Published legislation and draft legislation - Zimbabwe

New Companies Act to improve corporate governance

Proyecto de Ley de Empresas y Otras Entidades Comerciales

The 2018 Companies and other Commercial Institutions Bill, passed at the end of October, reforms the earlier 1951 law, bringing it into line with latest international corporate governance standards.

As well as regulating many matters affecting companies (how they are incorporated, mergers, acquisitions, liquidation, etc) the law contains other new elements on good governance, which we analyze below:

Members of the Board of Directors

This contains several clauses about corporate administration and management and, specifically, the obligation that at least one company director should be resident in the country. It also specifies that:

  • Private institutions with between 1 and 10 shareholders should have at least 2 directors, and those with more than 10 shareholders must have at least 3 directors on their board
  • Public institutions must have between 7 and 15 directors on their board

To be consistent with corporate governance best practice, the law stipulates that a director who is also the Managing Director or CEO of the company may not chair the board.

It sets out in detail the responsibilities of the board of directors as a collegiate body, and specifically directors' obligations to display independent judgment when taking decisions and to act in good faith, in the best interests of the company and of its stakeholders. Likewise, it regulates the functions, vetting requirements and responsibilities of the individual acting as the board secretary; under all circumstances this person must be resident in the country.

As to board members of public companies, the Bill dictates that they may serve on a maximum of six boards of companies unrelated to one another at any moment, a condition aimed at making sure they have enough time to discharge their duties effectively.

The law pays particular attention to due diligence and directors’ loyalty, specifically, to their obligation to manage conflicts of interest that may arise in the performance of their duties.

Directors' pay

The Bill stipulates that directors' pay should be made known and submitted to the General Shareholders' Meeting for its information and approval.

It prohibits the granting of loans or collateral to board directors from company funds unless these are under arm’s-length market conditions, and adds that any such collateral guarantees should be subject to rules that enable directors' personal financial interests to be kept separate from the company in which they have a position.

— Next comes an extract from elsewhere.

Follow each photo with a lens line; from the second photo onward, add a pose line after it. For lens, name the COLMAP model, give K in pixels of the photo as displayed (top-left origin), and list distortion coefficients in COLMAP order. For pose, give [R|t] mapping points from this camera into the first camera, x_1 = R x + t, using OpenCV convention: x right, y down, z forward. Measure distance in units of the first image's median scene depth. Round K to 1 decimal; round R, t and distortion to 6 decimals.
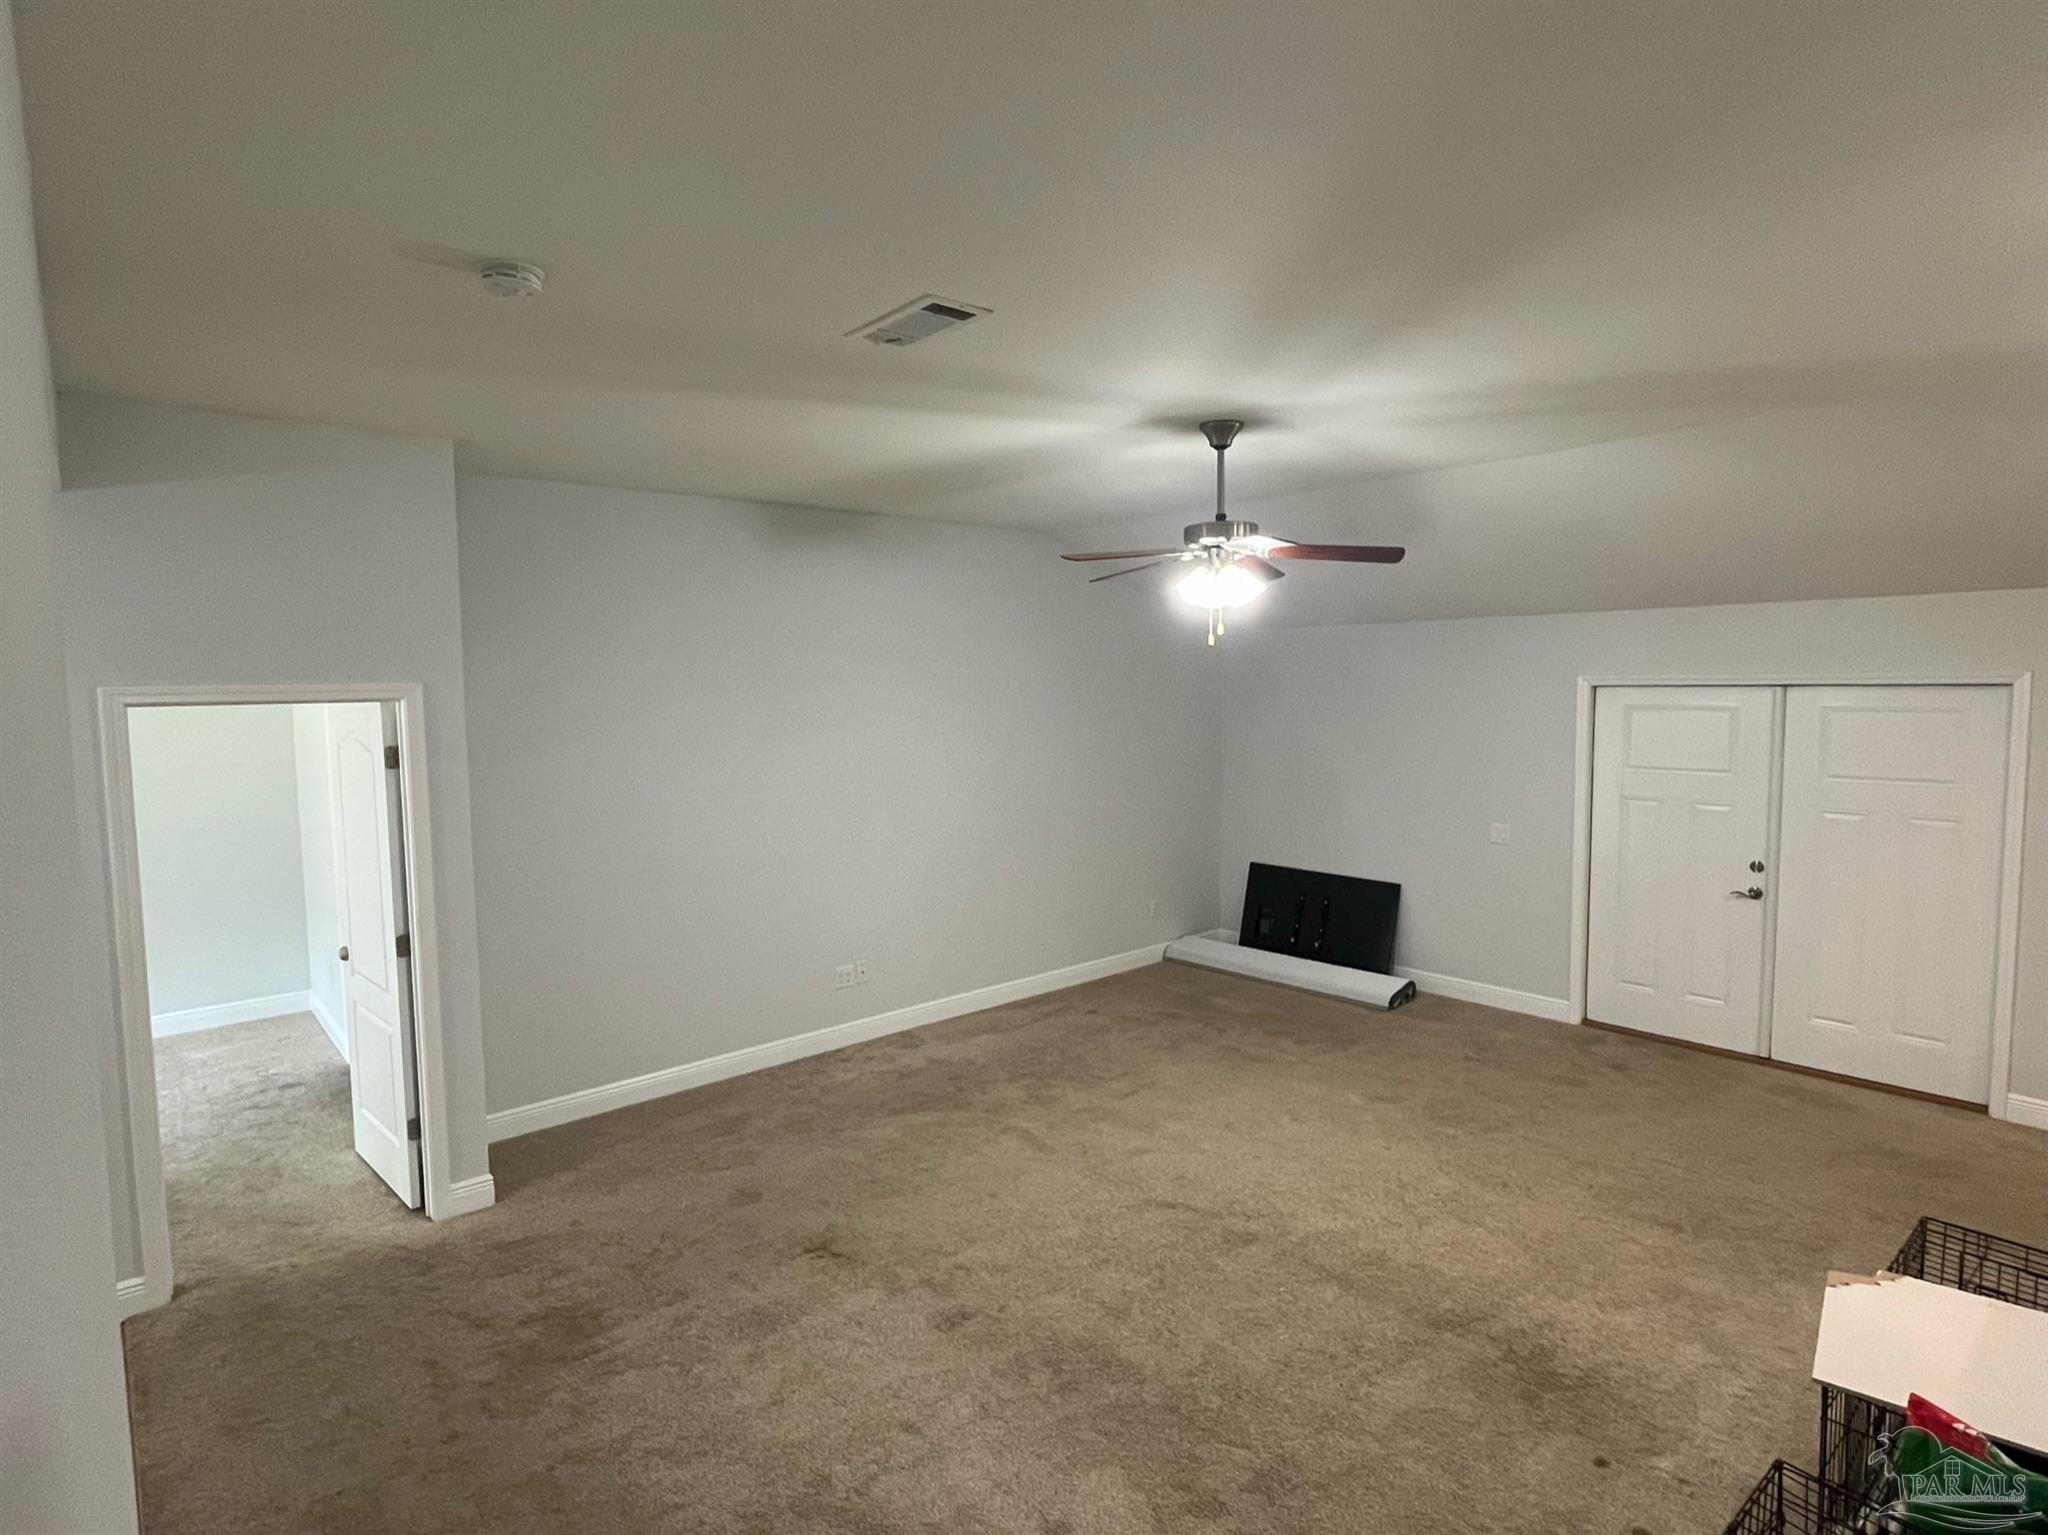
lens RADIAL K [[1084.3, 0, 1021.2], [0, 1084.3, 769.3], [0, 0, 1]] dist [-0.004387, 0.001080]
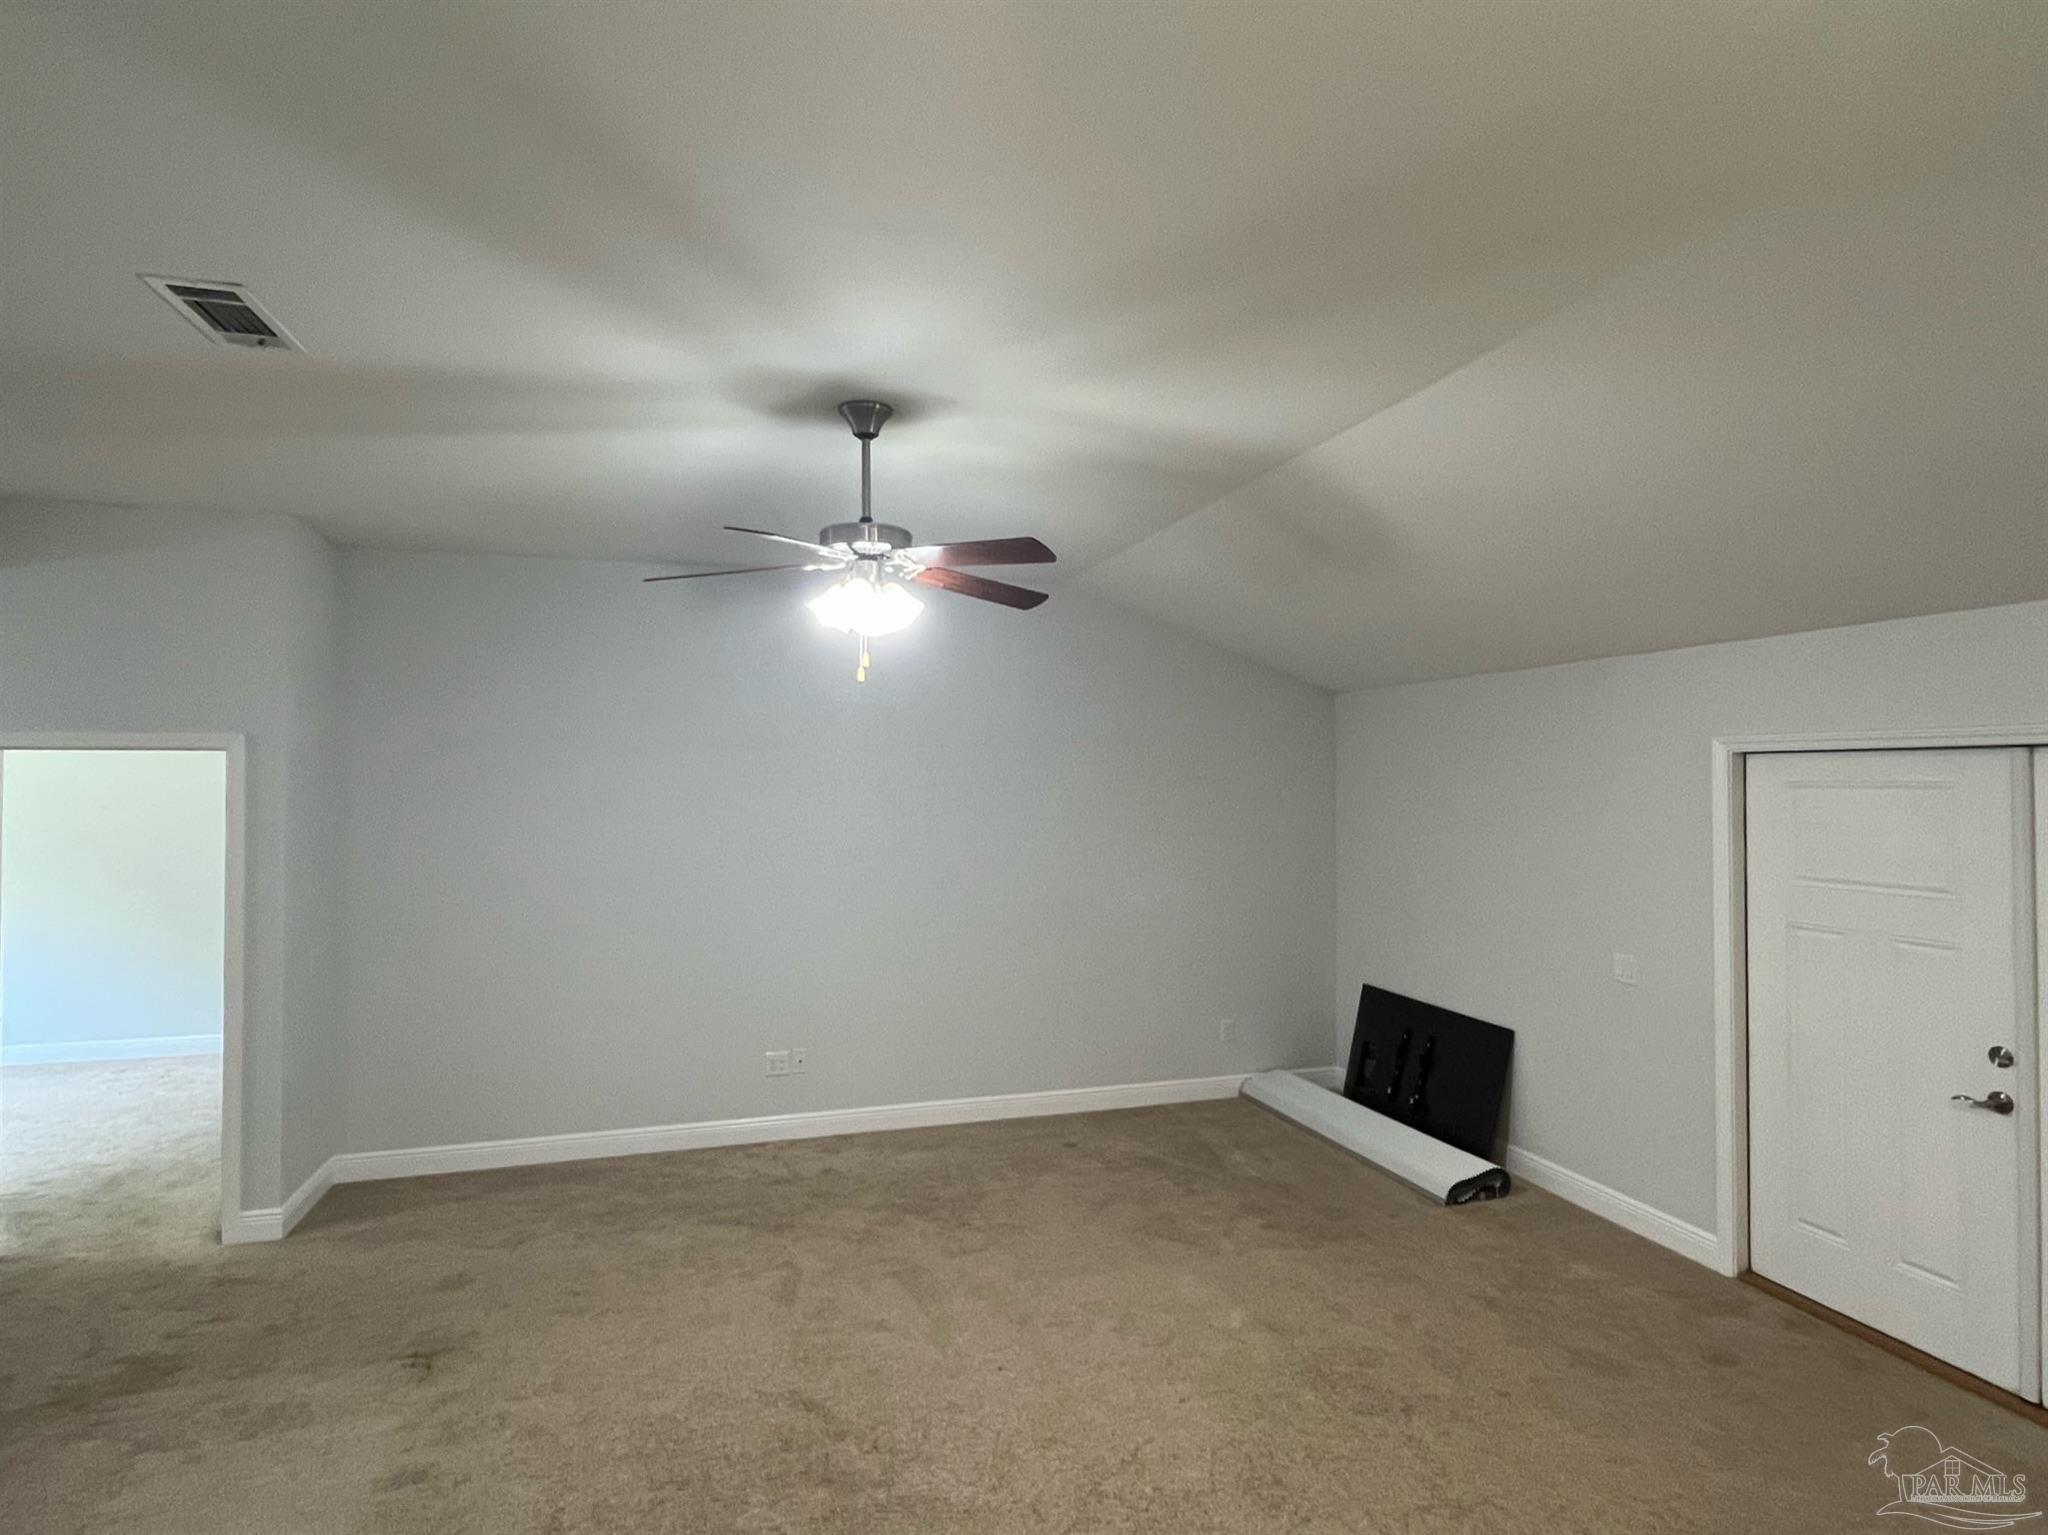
lens RADIAL K [[1084.3, 0, 1015.7], [0, 1084.3, 766.8], [0, 0, 1]] dist [-0.004387, 0.001080]
pose [[0.910062, 0.006823, -0.414415, 0.570626], [-0.044205, 0.995759, -0.080680, 0.006347], [0.412108, 0.091743, 0.906505, 0.312132]]
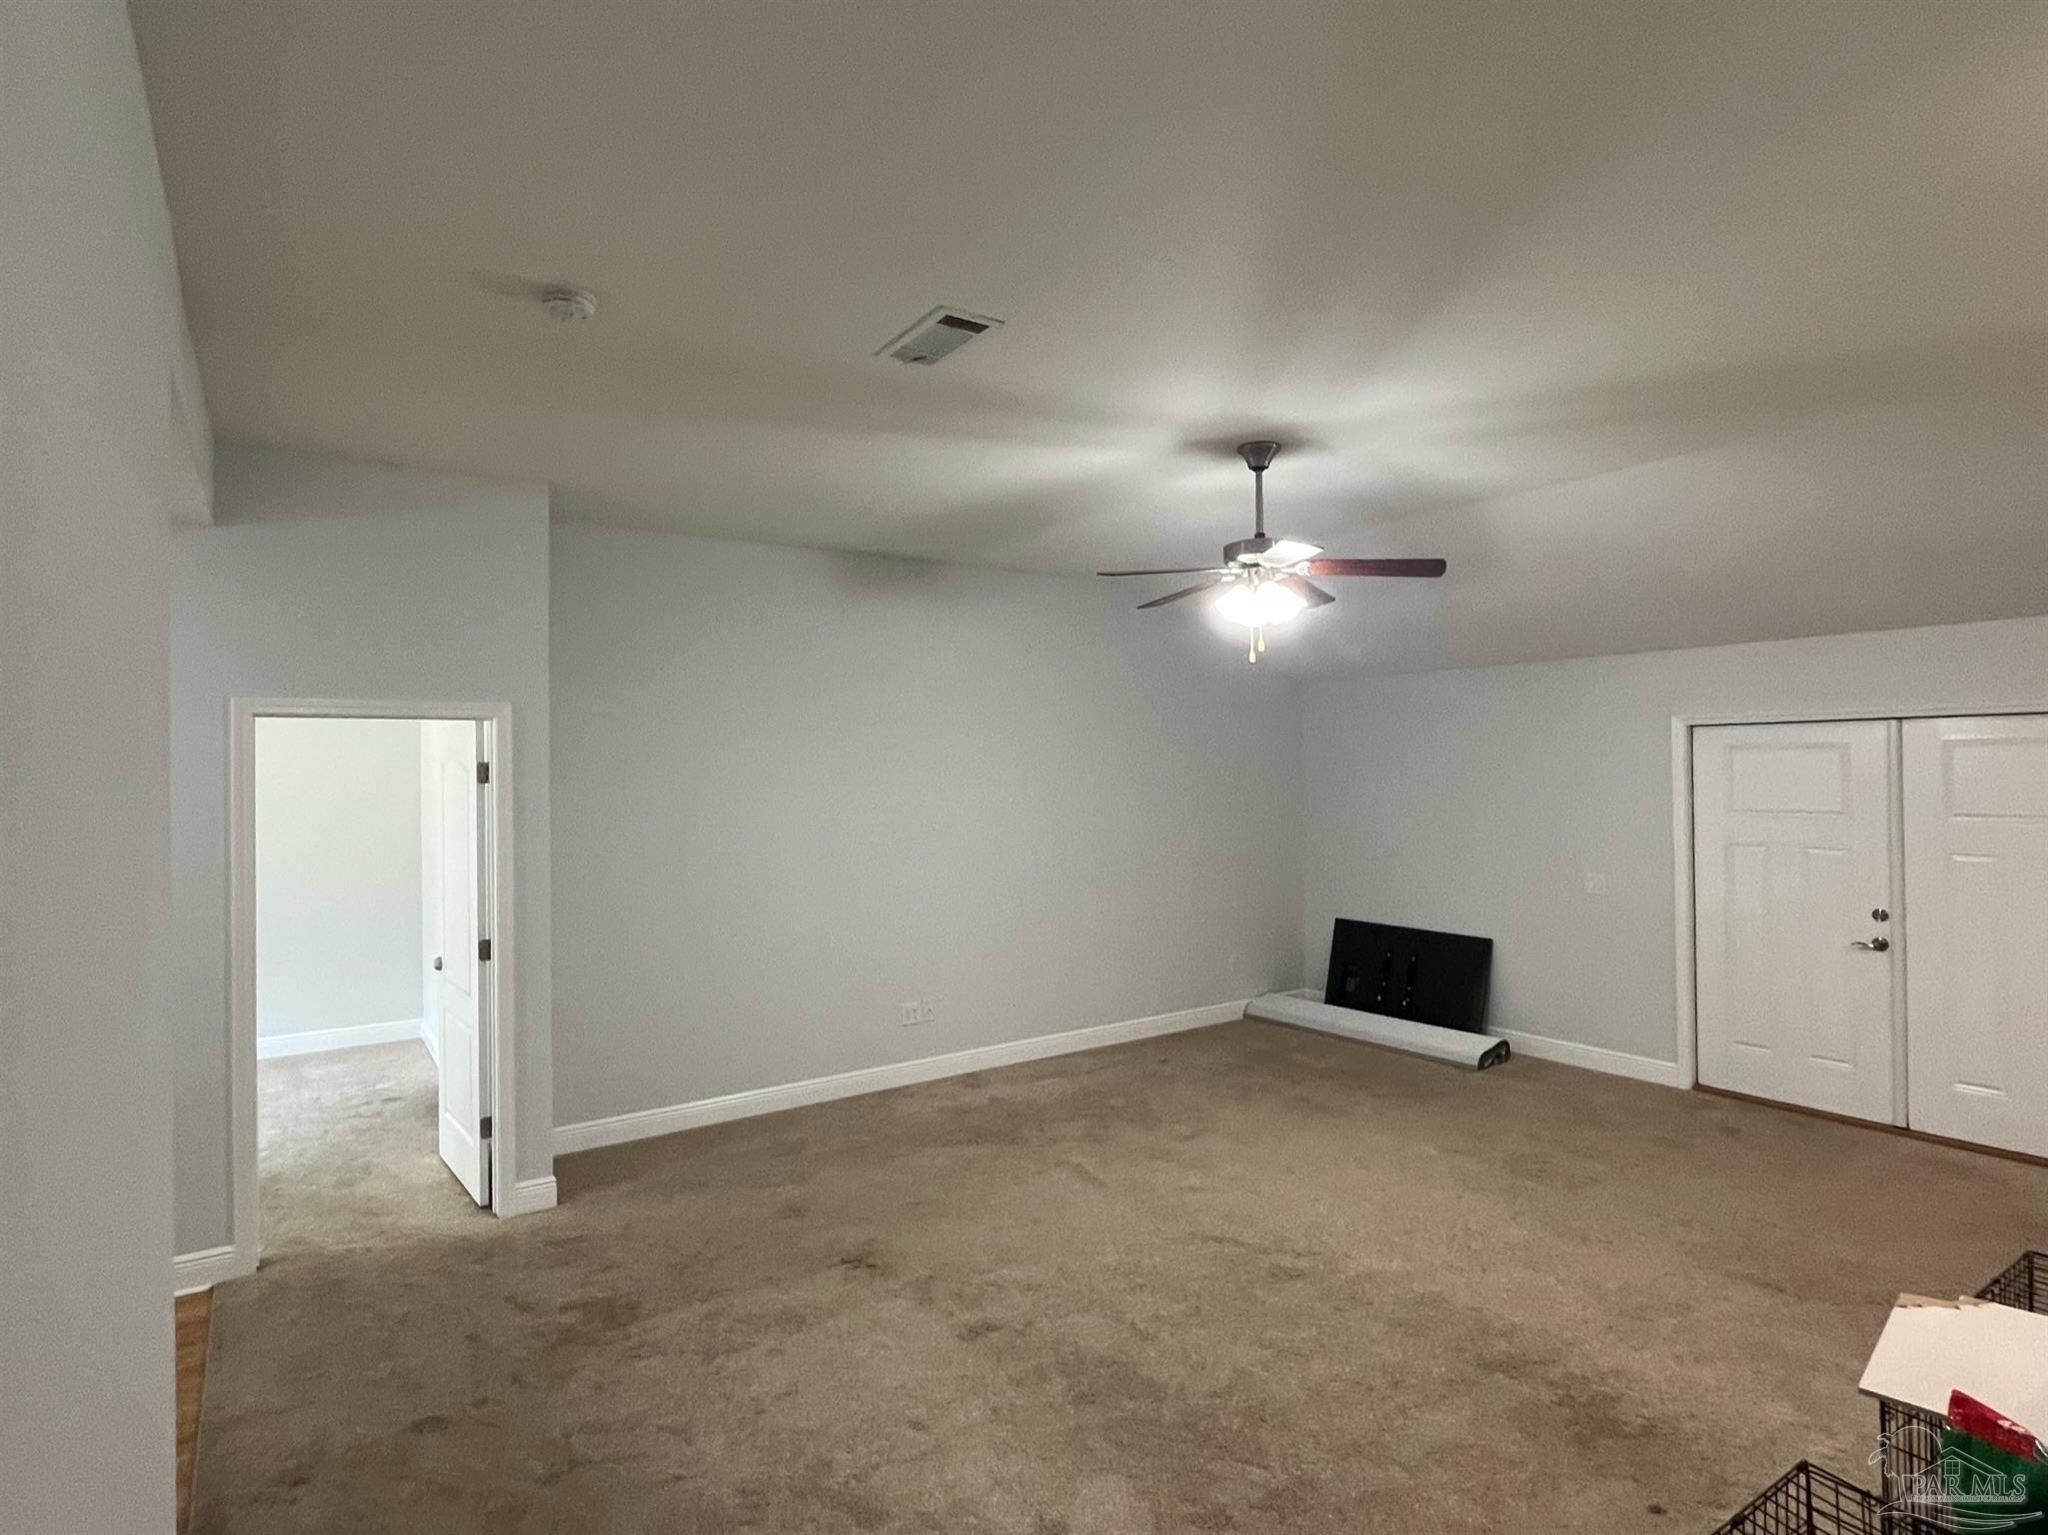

Provisions for public institutions

In addition to the above, the Bill contains specific provisions for public institutions, such as:

  • The obligation to have an audit committee consisting of at least 3 members, all of them independent.
  • The requirement to implement corporate governance policies on important matters such as the independent criteria of directors, their responsibilities, managing conflicts of interest, directors' pay policy, succession planning for board members, and any others considered necessary for the smooth and successful running of the company's activity.
  • The duty to have at least 3 non-executive or independent directors on their board of directors.

Online Register

Finally, in order to make the real ownership of companies more transparent, the Bill provides for the creation of an Online Register to keep a record of domestic and foreign companies and private commercial corporations. This Register must be kept permanently up to date.